A Morte Viva absorveu-me totalmente para o seu universo muito próprio e muito especial, que é maravilhosa e intricadamente ilustrado pelo autor português Alberto Varanda. Um trabalho cujo fulgor estético-gráfico é de verdadeiro mestre e que recomendo vivamente.
Claro que não é só Alberto Varanda o responsável por A Morte Viva. Na verdade, o argumento até é elaborado por Olivier Vatine, que nesta obra faz uma adaptação do romance original La Mort Vivant, da autoria de Stefan Wul. Também foi Vatine que projetou a própria arte ao nível do planeamento de pranchas e do storyboard e até foi ele que coloriu a obra, com o auxílio de Isabelle Rabarot. E o que Varanda fez, na maioria das vezes, foi desenhar por cima do storyboard original. Mas, sendo justo, há que admitir que a verdadeira estrela da companhia nesta obra é Alberto Varanda.

LINHAS FORNECIDAS
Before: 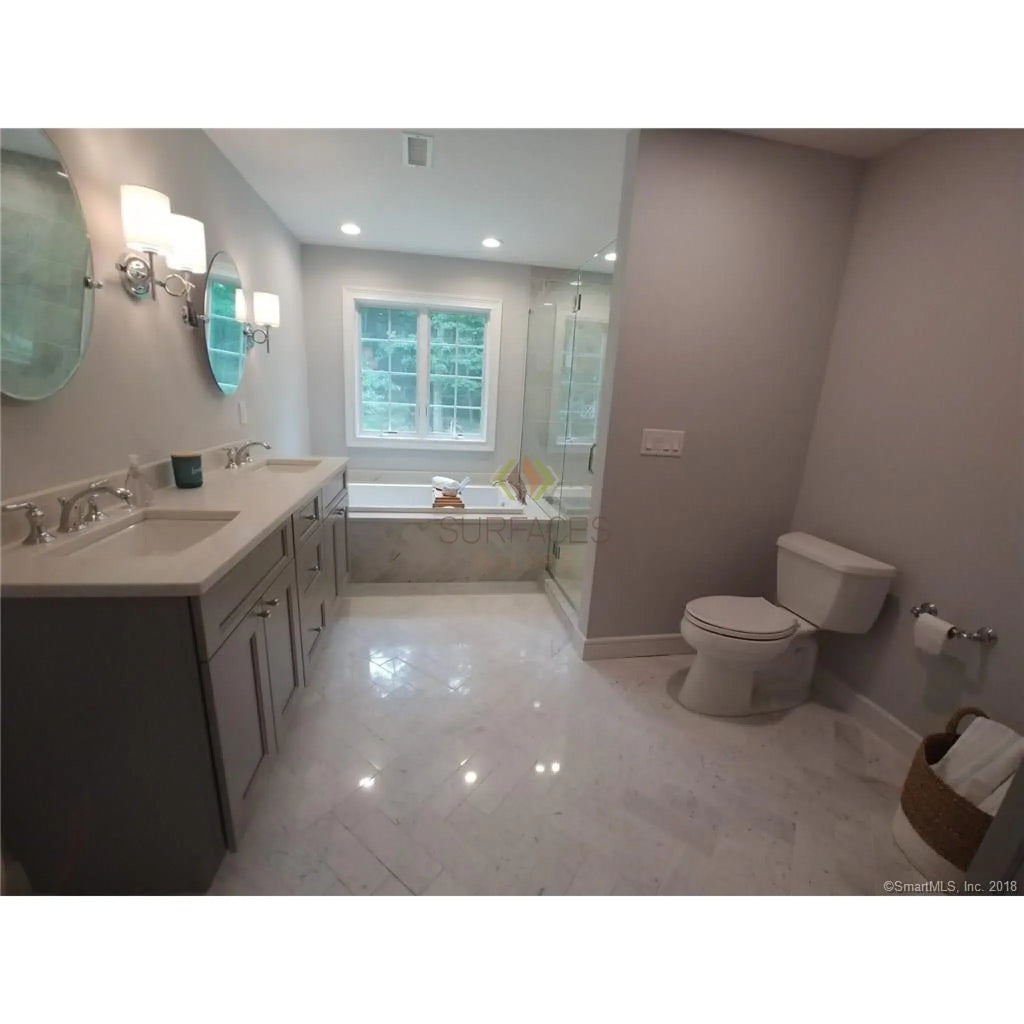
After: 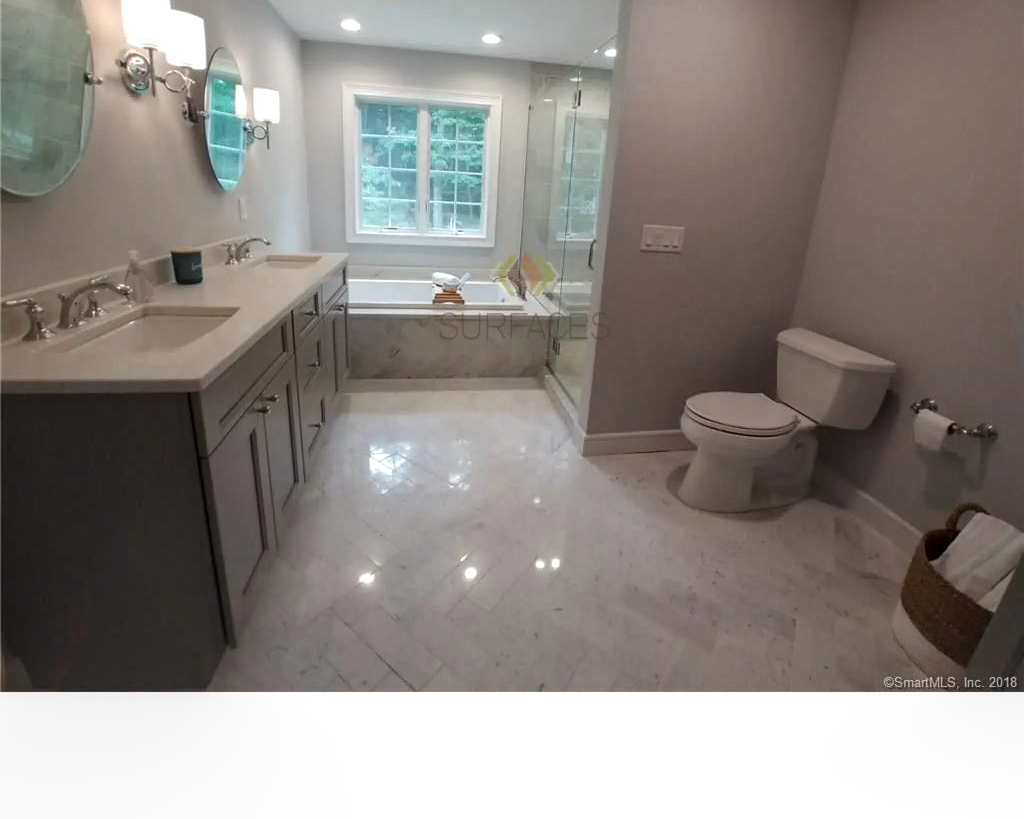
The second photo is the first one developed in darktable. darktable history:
local contrast: detail 130%
crop and rotate: top 19.998%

TAREFAS OBRIGATÓRIAS
**1.** Pode reproduzir palavra por palavra o texto completo sobre A Morte Viva?
**2.** Pode reescrever todas as linhas de edição antes e depois, substituindo "developed" por "edited" e deixando o resto intacto? Não inclua as imagens na resposta.

RESPOSTAS POR TAREFA
**1.**
A Morte Viva absorveu-me totalmente para o seu universo muito próprio e muito especial, que é maravilhosa e intricadamente ilustrado pelo autor português Alberto Varanda. Um trabalho cujo fulgor estético-gráfico é de verdadeiro mestre e que recomendo vivamente.
Claro que não é só Alberto Varanda o responsável por A Morte Viva. Na verdade, o argumento até é elaborado por Olivier Vatine, que nesta obra faz uma adaptação do romance original La Mort Vivant, da autoria de Stefan Wul. Também foi Vatine que projetou a própria arte ao nível do planeamento de pranchas e do storyboard e até foi ele que coloriu a obra, com o auxílio de Isabelle Rabarot. E o que Varanda fez, na maioria das vezes, foi desenhar por cima do storyboard original. Mas, sendo justo, há que admitir que a verdadeira estrela da companhia nesta obra é Alberto Varanda.

**2.**
Before: 
After: 
The second photo is the first one edited in darktable. darktable history:
local contrast: detail 130%
crop and rotate: top 19.998%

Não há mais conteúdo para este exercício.